**About this exercise**
All lines from the line containing "There are no such residues in this entry." up to and including the last line of the entries must be written out exactly, with no others.

**Material for the task**
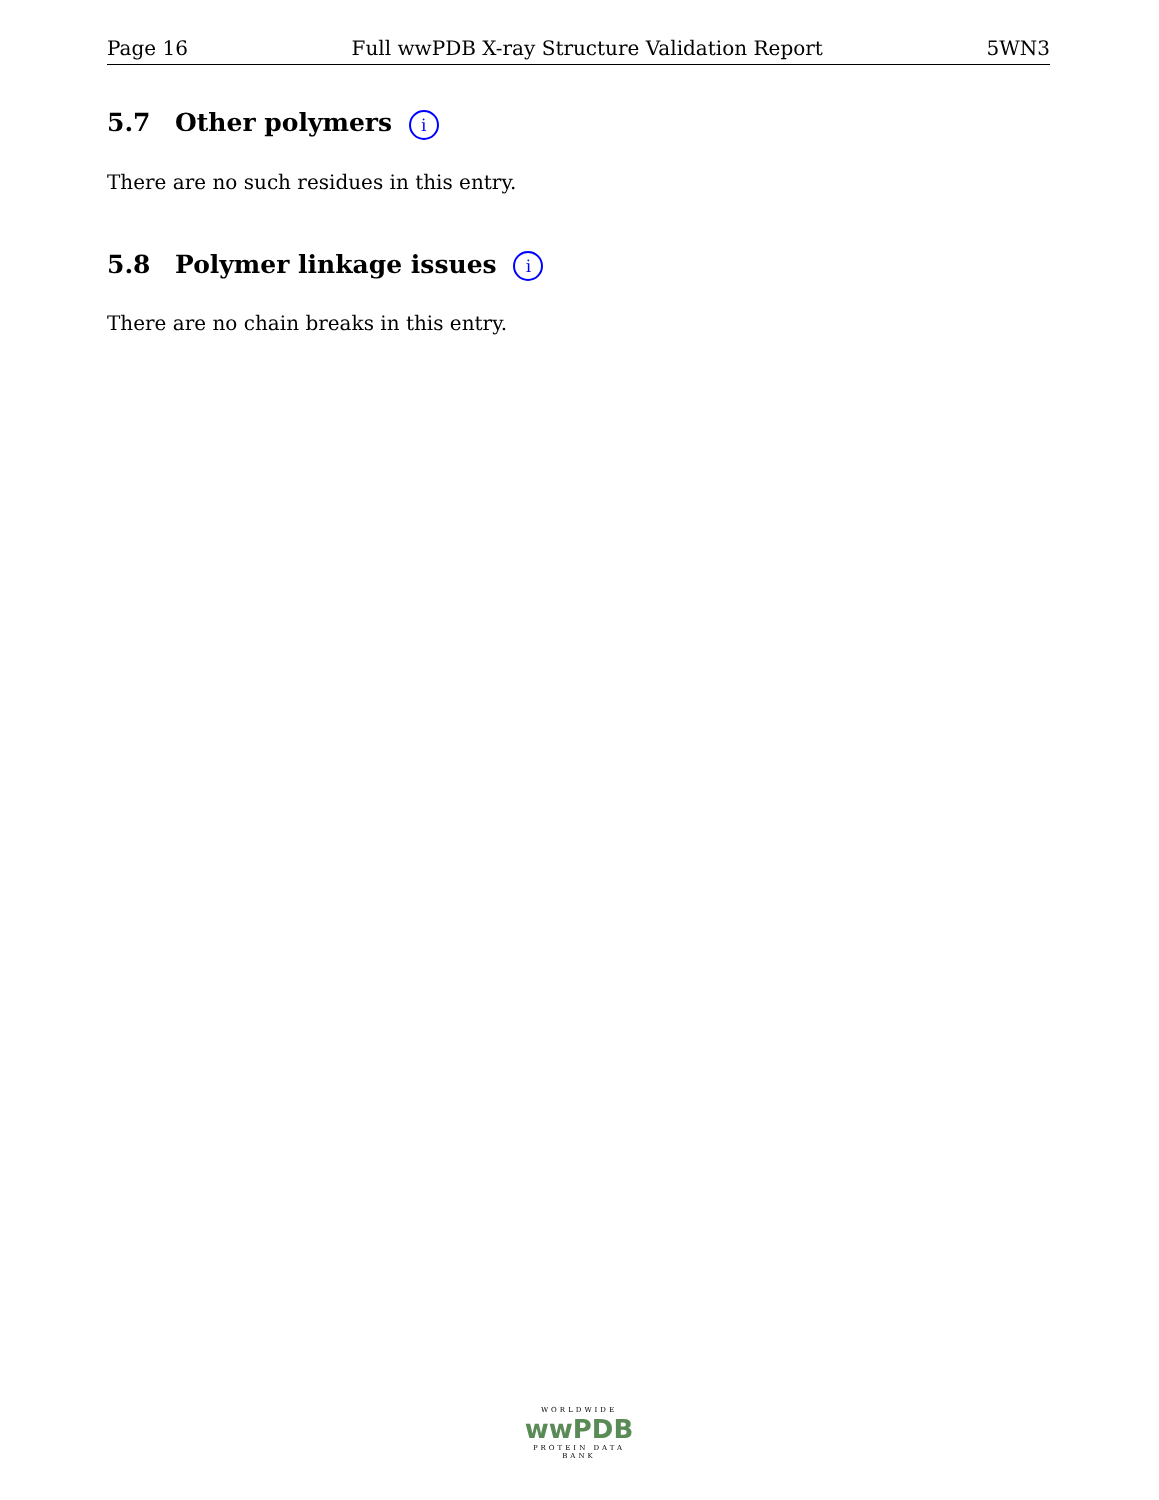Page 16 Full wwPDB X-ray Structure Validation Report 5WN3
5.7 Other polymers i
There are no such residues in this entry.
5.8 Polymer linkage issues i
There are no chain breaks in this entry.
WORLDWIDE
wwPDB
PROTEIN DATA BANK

**Response to the exercise**
There are no such residues in this entry.
5.8 Polymer linkage issues i
There are no chain breaks in this entry.
WORLDWIDE
wwPDB
PROTEIN DATA BANK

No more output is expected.